[Discuss] Free Hardware

Roy Nielsen amrset at gmail.com
Fri Mar 13 16:47:48 UTC 2015


Hello,

With devices that can put together electronics coming out, the cost is
becoming such that I could get the guy down the street and around the
corner that has something like the http://delta.firepick.org/developers/ to
run a few boards for me.

Manufacturing could come down in price to the point where the cost of
physical manufacturing of open/free designs are within reach of the masses.

Regards,
-Roy


On Fri, Mar 13, 2015 at 10:25 AM, Mario Gómez <mxgxw.alpha at gmail.com> wrote:

> Hi Antonie,
>
> On Fri, Mar 13, 2015 at 2:59 AM, Antoine, as a contact of a free
> smallwindturbine project <smallwindturbineproj.contactor at gmail.com> wrote:
>
>> Hi,
>> I'm afraid we may consider the following :
>>
>> Just go back to the article of Mr Stallman, and to the comment of Mario
>> where it said that, compared with digital stuff (software, ...) :
>> > "so commercially made hardware won’t be gratis" (Stallman Wired article)
>> >  "There is no way to reproduce (and that's the key) hardware a zero
>> cost." (Mario Gomez post above)
>>
>> As I've already explain, those assumptions are not fully fair, not fully
>> correct, not fully exact.
>>
>> FIRST: A FREE SOFTWARE IS NOT DELIVERED AT ZERO COST, NEVER !!!
>> Why: because, to deliver the software, energy was needed, computer was
>> needed, or pen was needed, host was needed, and so on, the supply chain to
>> design and deliver the software is NOT at zero cost at all. It's an idea
>> you have, but it is not true. If you are very lucky, a free software could
>> be fully sponsored by its supplychain - ie, it will delivered to you gratis
>> by a way gratis on a computer gratis with energy gratis and its running
>> gratis requiring you nothing to do ... lol !!! A free software generated
>> cost. Sometime, part of these costs are sponsored by its supply chain.
>>
>
> Everything that requires time has a cost. Yes is true that you need a
> webhost, an internet connection, a media to store the software. But the
> marginal cost of making a digital copy or transferring it to the other side
> of the world is so absurdly low that for practical purposes you can say
> that $0 its the best approximation of the reality.

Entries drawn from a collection
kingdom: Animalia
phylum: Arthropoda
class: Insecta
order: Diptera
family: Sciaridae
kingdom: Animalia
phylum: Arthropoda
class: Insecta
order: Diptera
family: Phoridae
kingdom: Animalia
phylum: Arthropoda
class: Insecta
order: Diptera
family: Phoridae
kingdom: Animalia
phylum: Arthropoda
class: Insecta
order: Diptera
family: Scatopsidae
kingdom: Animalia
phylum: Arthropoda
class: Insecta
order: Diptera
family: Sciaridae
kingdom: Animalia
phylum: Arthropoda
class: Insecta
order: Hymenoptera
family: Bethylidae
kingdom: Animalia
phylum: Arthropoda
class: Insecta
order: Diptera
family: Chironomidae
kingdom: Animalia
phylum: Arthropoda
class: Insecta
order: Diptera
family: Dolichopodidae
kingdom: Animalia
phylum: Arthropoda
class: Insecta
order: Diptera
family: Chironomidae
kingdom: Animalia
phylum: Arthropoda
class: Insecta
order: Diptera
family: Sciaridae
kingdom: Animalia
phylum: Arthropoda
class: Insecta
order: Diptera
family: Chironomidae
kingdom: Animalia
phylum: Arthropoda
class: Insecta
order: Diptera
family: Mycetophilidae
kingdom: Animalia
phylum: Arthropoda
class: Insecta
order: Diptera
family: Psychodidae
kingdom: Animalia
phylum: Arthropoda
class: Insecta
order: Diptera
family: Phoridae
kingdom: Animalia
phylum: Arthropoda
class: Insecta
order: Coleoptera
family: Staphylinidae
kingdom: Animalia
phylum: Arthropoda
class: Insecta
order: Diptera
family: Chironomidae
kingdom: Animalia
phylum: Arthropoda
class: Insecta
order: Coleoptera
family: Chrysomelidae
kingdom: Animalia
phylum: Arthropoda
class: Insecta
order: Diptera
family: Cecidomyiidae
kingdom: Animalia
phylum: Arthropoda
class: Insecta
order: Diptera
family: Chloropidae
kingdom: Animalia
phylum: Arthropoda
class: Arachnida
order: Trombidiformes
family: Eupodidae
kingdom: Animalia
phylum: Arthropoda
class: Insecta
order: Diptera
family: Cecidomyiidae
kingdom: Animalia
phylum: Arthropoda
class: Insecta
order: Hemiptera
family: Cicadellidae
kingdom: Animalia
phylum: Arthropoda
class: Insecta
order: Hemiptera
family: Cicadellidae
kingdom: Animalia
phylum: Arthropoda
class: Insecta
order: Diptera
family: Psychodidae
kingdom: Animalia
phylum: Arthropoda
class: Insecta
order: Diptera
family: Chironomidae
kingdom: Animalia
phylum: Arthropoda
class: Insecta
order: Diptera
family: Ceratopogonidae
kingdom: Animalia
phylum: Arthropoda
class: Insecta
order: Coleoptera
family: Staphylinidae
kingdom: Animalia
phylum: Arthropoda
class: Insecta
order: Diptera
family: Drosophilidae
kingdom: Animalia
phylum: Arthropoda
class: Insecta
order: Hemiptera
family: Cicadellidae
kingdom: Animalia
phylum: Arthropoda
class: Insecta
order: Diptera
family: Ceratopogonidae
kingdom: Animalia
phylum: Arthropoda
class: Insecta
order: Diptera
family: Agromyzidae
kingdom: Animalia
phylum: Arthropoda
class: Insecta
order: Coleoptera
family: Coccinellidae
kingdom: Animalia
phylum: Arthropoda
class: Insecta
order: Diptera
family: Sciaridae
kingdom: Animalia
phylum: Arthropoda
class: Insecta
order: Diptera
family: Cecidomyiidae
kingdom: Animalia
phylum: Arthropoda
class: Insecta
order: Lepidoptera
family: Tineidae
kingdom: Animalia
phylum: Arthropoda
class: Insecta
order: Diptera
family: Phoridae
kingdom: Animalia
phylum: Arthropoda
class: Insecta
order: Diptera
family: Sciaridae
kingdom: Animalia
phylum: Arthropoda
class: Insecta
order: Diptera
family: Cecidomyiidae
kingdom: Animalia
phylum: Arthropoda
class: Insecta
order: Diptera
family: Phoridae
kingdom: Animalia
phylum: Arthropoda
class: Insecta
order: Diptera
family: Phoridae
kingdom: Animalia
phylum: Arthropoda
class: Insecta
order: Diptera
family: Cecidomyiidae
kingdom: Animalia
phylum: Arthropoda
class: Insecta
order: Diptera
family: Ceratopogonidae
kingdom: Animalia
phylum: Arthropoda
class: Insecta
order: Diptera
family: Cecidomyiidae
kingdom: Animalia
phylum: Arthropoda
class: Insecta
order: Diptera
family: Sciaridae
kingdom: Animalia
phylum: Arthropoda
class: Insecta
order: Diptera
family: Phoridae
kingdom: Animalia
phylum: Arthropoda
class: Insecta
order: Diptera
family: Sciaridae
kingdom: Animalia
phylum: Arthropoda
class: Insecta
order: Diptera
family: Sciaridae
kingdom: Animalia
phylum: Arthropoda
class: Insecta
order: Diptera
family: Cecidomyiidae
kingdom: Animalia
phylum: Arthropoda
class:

Things to do
1. Copy the part of the mailing list post between "Roy Nielsen amrset" and "boards for me.", inclusive.
2. Repeat the lines of the records running from their very first line through the line holding "family: Mycetophilidae", inclusive, and nothing else.
The mailing list post and the records are separate material with no connection to each other.

The answers
1.
Roy Nielsen amrset at gmail.com
Fri Mar 13 16:47:48 UTC 2015


Hello,

With devices that can put together electronics coming out, the cost is
becoming such that I could get the guy down the street and around the
corner that has something like the http://delta.firepick.org/developers/ to
run a few boards for me.

2.
kingdom: Animalia
phylum: Arthropoda
class: Insecta
order: Diptera
family: Sciaridae
kingdom: Animalia
phylum: Arthropoda
class: Insecta
order: Diptera
family: Phoridae
kingdom: Animalia
phylum: Arthropoda
class: Insecta
order: Diptera
family: Phoridae
kingdom: Animalia
phylum: Arthropoda
class: Insecta
order: Diptera
family: Scatopsidae
kingdom: Animalia
phylum: Arthropoda
class: Insecta
order: Diptera
family: Sciaridae
kingdom: Animalia
phylum: Arthropoda
class: Insecta
order: Hymenoptera
family: Bethylidae
kingdom: Animalia
phylum: Arthropoda
class: Insecta
order: Diptera
family: Chironomidae
kingdom: Animalia
phylum: Arthropoda
class: Insecta
order: Diptera
family: Dolichopodidae
kingdom: Animalia
phylum: Arthropoda
class: Insecta
order: Diptera
family: Chironomidae
kingdom: Animalia
phylum: Arthropoda
class: Insecta
order: Diptera
family: Sciaridae
kingdom: Animalia
phylum: Arthropoda
class: Insecta
order: Diptera
family: Chironomidae
kingdom: Animalia
phylum: Arthropoda
class: Insecta
order: Diptera
family: Mycetophilidae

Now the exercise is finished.